Microsoft had FLOSS reference deleted from UN document
Heise.de and ZDNet both have articles on the extraordinary revelation that an Austrian Microsoft representative had references to open source software deleted from a UN document presented to the WSIS on the grounds that free software is anti-commercial.
The original text read…
Increasingly, revenue is generated not by selling content and digital works, as they can be freely distributed at almost no cost, but by offering services on top of them. The success of the Free Software Model is one example.
… which was deleted following this comment from the MS rep on the Vienna Conclusions’ blog:
[We] propose to delete this text part completely, as it contains only an one-sided perspective on the ICT industry. The rationale for this is, that the aim of free software is not to enable a healthy business on software but rather to make it even impossible to make any income on software as a commercial product. We don’t see this neither as a viable not as a desirable path for the future economy of Europe.
What is extraordinary is not MS’s behaviour - surely that is to be expected by now - but rather the utterly supine attitude of the document’s owners. A post on the FSF Europe’s blog dissects events in more details, including the revelation that most of the committee that wrote the original report weren’t informed of the existence of the blog on which the adopted changes were suggested.
This is perhaps one of the reasons for the deflated noises that have been coming from the likes of Richard Stallman in the wake of the event.

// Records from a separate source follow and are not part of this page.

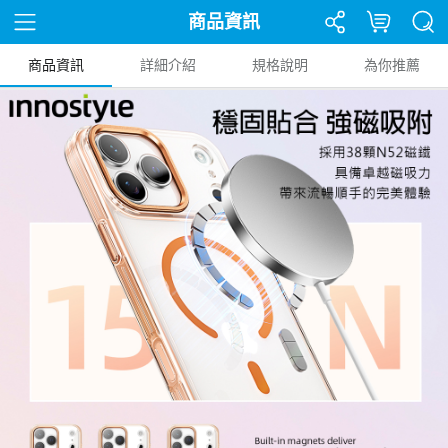
商品資訊
商品資訊
詳細介紹
規格說明
為你推薦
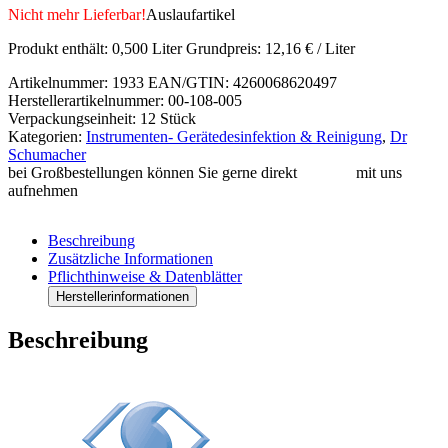
Nicht mehr Lieferbar!
Auslaufartikel
Produkt enthält: 0,500
Liter
Grundpreis:
12,16
€
/
Liter
Artikelnummer:
1933
EAN/GTIN: 4260068620497
Herstellerartikelnummer: 00-108-005
Verpackungseinheit: 12 Stück
Kategorien:
Instrumenten- Gerätedesinfektion & Reinigung
,
Dr
Schumacher
bei Großbestellungen können Sie gerne direkt
Kontakt
mit uns
aufnehmen
Beschreibung
Zusätzliche Informationen
Pflichthinweise & Datenblätter
Herstellerinformationen
Beschreibung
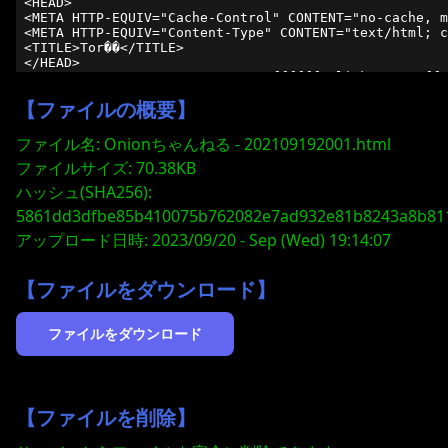
【ファイルの概要】
ファイル名: Onionちゃんねる - 202109192001.html
ファイルサイズ: 70.38KB
ハッシュ(SHA256):
5861dd3dfbe85b410075b762082e7ad932e81b8243a8b81
アップロード日時: 2023/09/20 - Sep (Wed) 19:14:07
【ファイルをダウンロード】
【ファイルを削除】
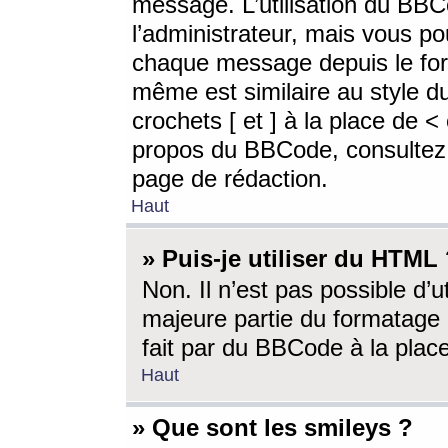
message. L’utilisation du BB
l’administrateur, mais vous p
chaque message depuis le for
même est similaire au style d
crochets [ et ] à la place de <
propos du BBCode, consultez l
page de rédaction.
Haut
» Puis-je utiliser du HTML
Non. Il n’est pas possible d’
majeure partie du formatage 
fait par du BBCode à la place
Haut
» Que sont les smileys ?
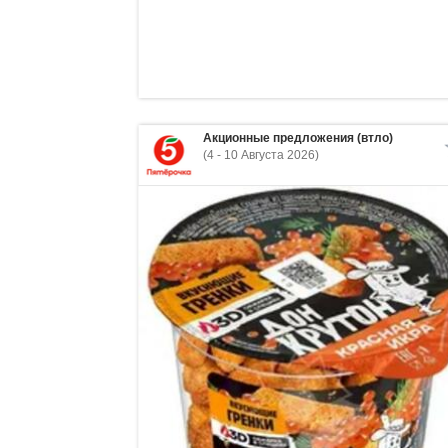
Акционные предложения (втло)
(4 - 10 Августа 2026)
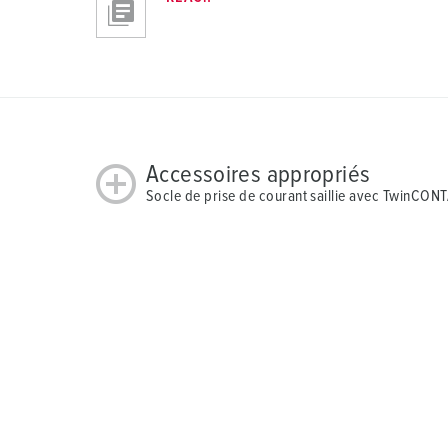
Accessoires appropriés
Socle de prise de courant saillie avec TwinCON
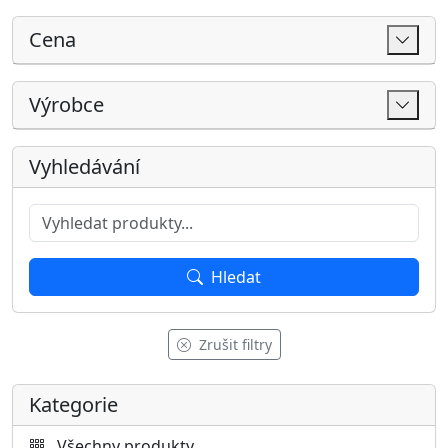
Hledat
Zrušit filtry
Kategorie
Všechny produkty
AKCE
Akční produkty
Akční sedačky
Nejprodávanější sedačky
Dárkové poukazy
SKLADEM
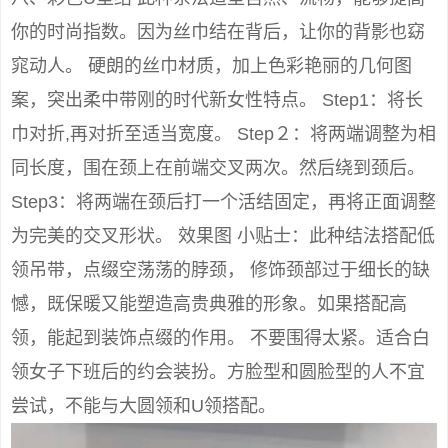
你的时尚指数。因为丝巾结在背后，让你的背影也窈
窕动人。 硬朗的丝巾材质，加上色彩艳丽的几何图
案，突出柔中带刚的时代新女性特点。 Step1：将长
巾对折,再对折至适当宽度。 Step２：将两端调整为相
同长度，围在颈上在前端交叉两次。然后绕到颈后。
Step3：将两端在颈后打一个活结固定，再将正面调整
为完美的交叉形状。 效果图 小贴士：此种结法搭配低
领吊带，点缀空荡荡的脖颈， 修饰颈部过于细长的缺
憾，既保暖又能塑造高贵典雅的形象。如果搭配高
领，能起到装饰点缀的作用。 不要围得太紧。适合白
领女子下班后的约会装扮。方脸型和圆脸型的人不宜
尝试，不能与大圆领和U领搭配。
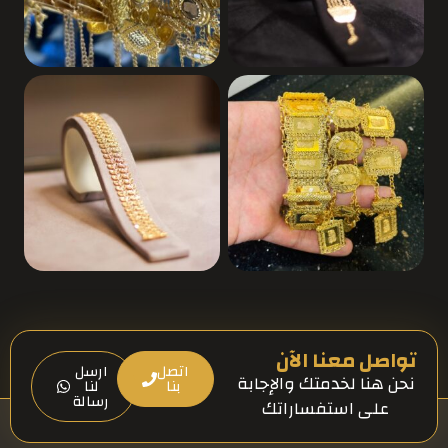
تواصل معنا الآن
اتصل
ارسل
نحن هنا لخدمتك والإجابة
بنا
لنا
رسالة
على استفساراتك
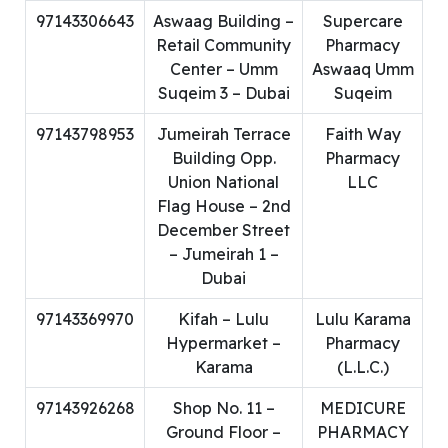
97143306643
Aswaag Building –
Supercare
Retail Community
Pharmacy
Center – Umm
Aswaaq Umm
Suqeim 3 – Dubai
Suqeim
97143798953
Jumeirah Terrace
Faith Way
Building Opp.
Pharmacy
Union National
LLC
Flag House – 2nd
December Street
– Jumeirah 1 –
Dubai
97143369970
Kifah – Lulu
Lulu Karama
Hypermarket –
Pharmacy
Karama
(L.L.C.)
97143926268
Shop No. 11 –
MEDICURE
Ground Floor –
PHARMACY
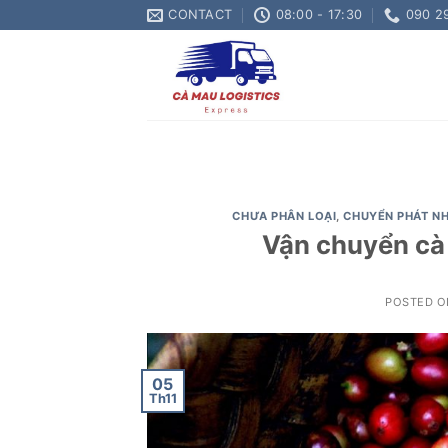
Skip
CONTACT
08:00 - 17:30
090 2
to
content
CHƯA PHÂN LOẠI
,
CHUYỂN PHÁT NH
Vận chuyển cà
POSTED 
05
Th11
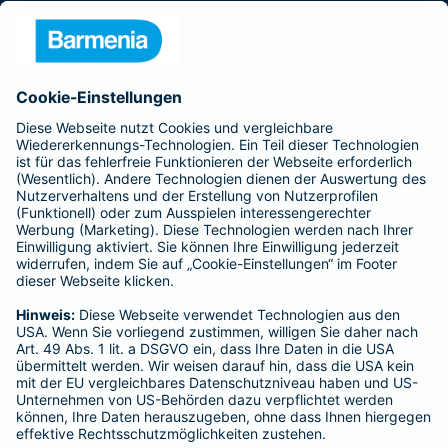
Presse
Unternehmen
Anfahrt
Affiliate-Partner werden
Barmenia ist Teil der BarmeniaGothaer
BELIEBTE SEITEN
Kranken-Zusatzversicherung
Tierversicherungen
Haftpflichtversicherung
Hausratversicherung
SERVICE
Adresse ändern
Schaden melden
Kilometerstandsmeldung
Serviceübersicht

The FSFE are understandably furious, rightly describing the MS’s argument outlined above as “stupid and nonsensical” and the context in which they were made an attempt to avoid their demolition in “the daylight of reason”. The organisation have already tried to turn the controversy against Microsoft, adding it to a list of complaints - along with the EC directive on Digital Rights - which it is using to back up a request to get in on the EU anti-trust suit against the company.